Watching for Medication Side Effects
When any anti-seizure medication is started, your doctor should explain the side effects specific to that medication that you should watch for (for example, drowsiness, change in appetite, change in behavior, rash, balance problems). Some of these side effects appear in the first days or weeks and ease over time, while others may be dose-related and can be managed by adjusting the dose. Watching your child closely in the first weeks after starting a new medication and noting the changes you notice helps your doctor adjust the dose or the medication if needed.
Some anti-seizure medications may need to be monitored with regular blood tests (such as liver function, blood counts, and drug levels); following the follow-up schedule your doctor recommends allows possible side effects to be caught early.
The Difference Between Febrile Seizures and Epilepsy
Some children with cerebral palsy can have seizures that occur only when their temperature rises (febrile convulsions); this is different from epilepsy, which involves repeated seizures without fever, and it usually carries a different management and outlook. However, in some children, febrile seizures can turn into epilepsy over time or can reveal an underlying tendency toward epilepsy; for this reason, it's important to share every febrile seizure event with your doctor and to have it assessed in detail if needed.
What you should do during a febrile seizure is largely the same as what you do during an afebrile (feverless) seizure: stay calm, put the child in a safe position, and watch the duration.
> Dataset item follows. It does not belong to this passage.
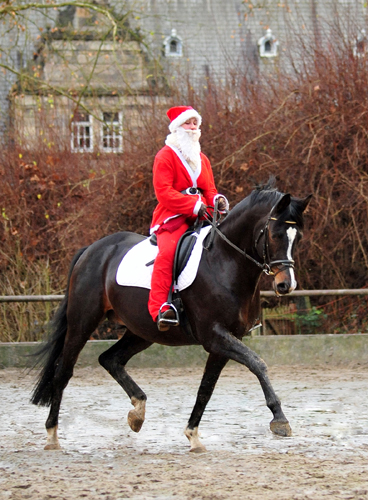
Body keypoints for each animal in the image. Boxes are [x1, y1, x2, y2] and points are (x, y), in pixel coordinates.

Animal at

Trying to bring the fever down quickly (aggressive methods such as sponging with cold water) is generally not recommended; instead, the fever reducers your doctor recommends should be used at the appropriate dose.
Practical Ways to Make Medication Easier to Keep Up With
To make it easier to keep up with daily medication, it can help to use weekly pill boxes, set up phone reminders, and tie medication times to daily routines (such as breakfast or bedtime). For school-age children, if a dose needs to be given at school, sharing clear written instructions with the school nurse or the staff member in charge makes sure the dose isn't skipped.
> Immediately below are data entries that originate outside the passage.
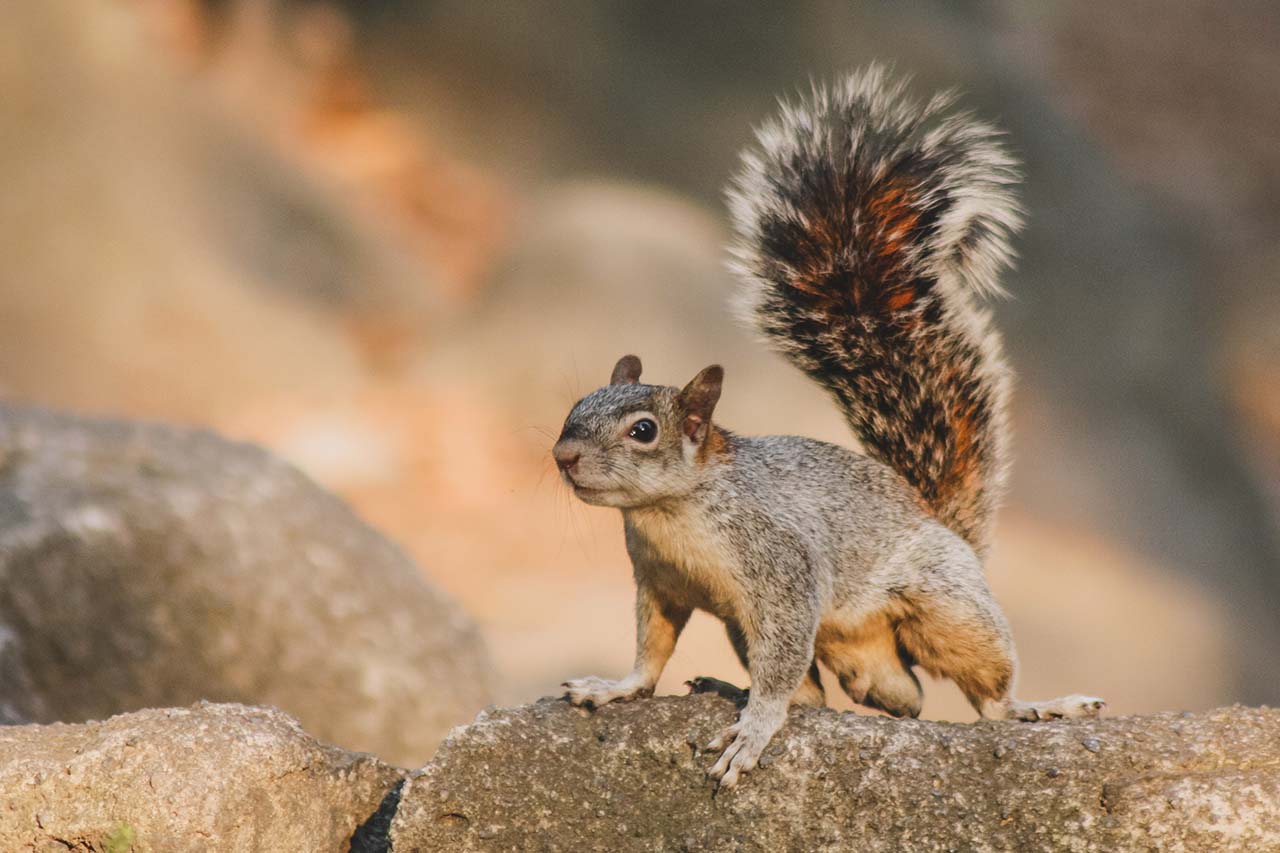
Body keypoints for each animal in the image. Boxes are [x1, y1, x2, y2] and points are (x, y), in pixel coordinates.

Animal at [550, 66, 1100, 783]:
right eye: (575, 409)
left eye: (643, 430)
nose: (562, 456)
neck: (671, 513)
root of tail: (941, 521)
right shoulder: (660, 583)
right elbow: (652, 647)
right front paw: (616, 687)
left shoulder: (783, 570)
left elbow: (778, 664)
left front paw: (753, 730)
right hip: (780, 634)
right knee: (870, 696)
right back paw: (738, 685)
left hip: (945, 605)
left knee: (984, 692)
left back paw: (1040, 705)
Some children resist taking medication because they don't like the taste; in this case you can ask your doctor about a different formulation (a syrup instead of a tablet, or vice versa) or about taste-masking methods. Instead of forcing the medication and upsetting the child, finding creative and patient methods makes long-term adherence easier.
Recognizing Seizure Triggers
Factors that can trigger seizures in some children include lack of sleep, febrile illness, high stress, missed doses, and, in some children, flashing lights (photosensitive epilepsy). Triggers are different in every child, and in some children no clear trigger is ever found. Noting possible triggers in your seizure diary can help you notice a pattern over time.